**Instructions to follow**
Show each line from the items below that contains the word "entre", copying the whole line. Case counts.

Exercise material START

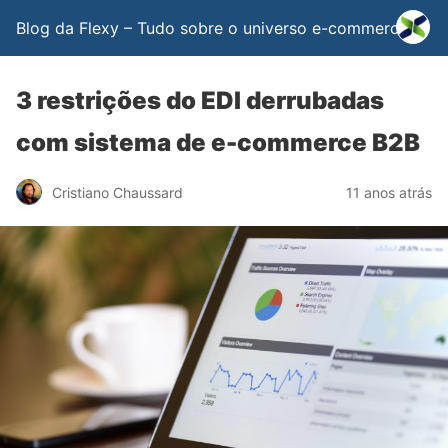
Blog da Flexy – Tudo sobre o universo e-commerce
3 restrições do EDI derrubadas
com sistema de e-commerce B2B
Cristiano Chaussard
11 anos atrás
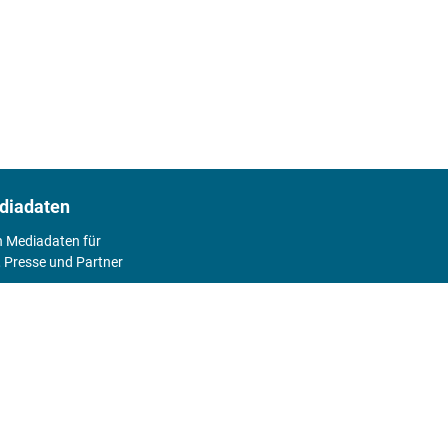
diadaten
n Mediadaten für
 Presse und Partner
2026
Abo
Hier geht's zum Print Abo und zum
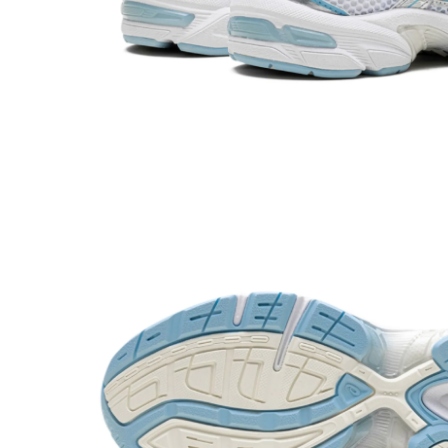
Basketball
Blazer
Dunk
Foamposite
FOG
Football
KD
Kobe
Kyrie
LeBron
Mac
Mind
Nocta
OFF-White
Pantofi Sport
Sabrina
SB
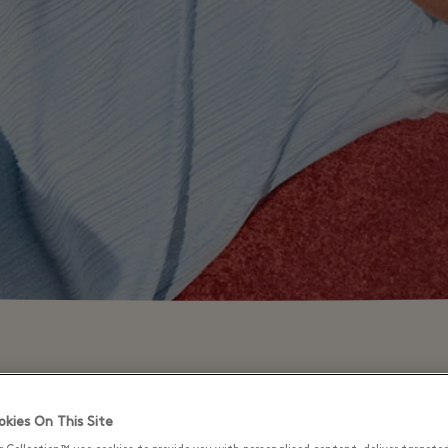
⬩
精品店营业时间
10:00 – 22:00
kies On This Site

Exercise material END
Exercise material START

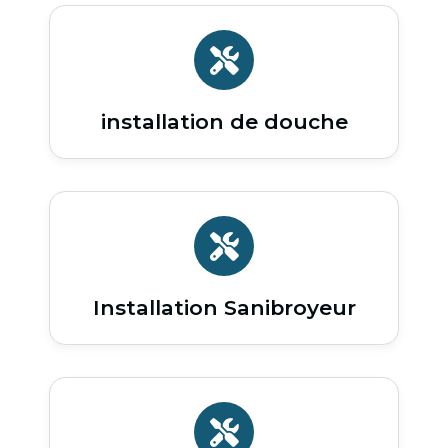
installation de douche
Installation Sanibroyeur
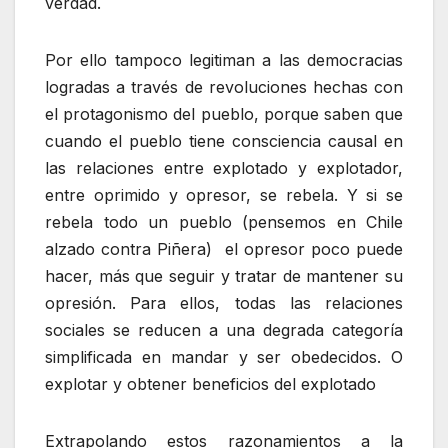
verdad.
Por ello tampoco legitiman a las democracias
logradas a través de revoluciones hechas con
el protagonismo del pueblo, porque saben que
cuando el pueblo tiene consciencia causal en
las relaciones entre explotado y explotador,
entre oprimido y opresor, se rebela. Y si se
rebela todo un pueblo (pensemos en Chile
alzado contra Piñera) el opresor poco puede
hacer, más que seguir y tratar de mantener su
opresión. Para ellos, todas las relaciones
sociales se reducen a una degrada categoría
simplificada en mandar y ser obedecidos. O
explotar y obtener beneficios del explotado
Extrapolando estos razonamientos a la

Exercise material END

**Written response**
las relaciones entre explotado y explotador,
entre oprimido y opresor, se rebela. Y si se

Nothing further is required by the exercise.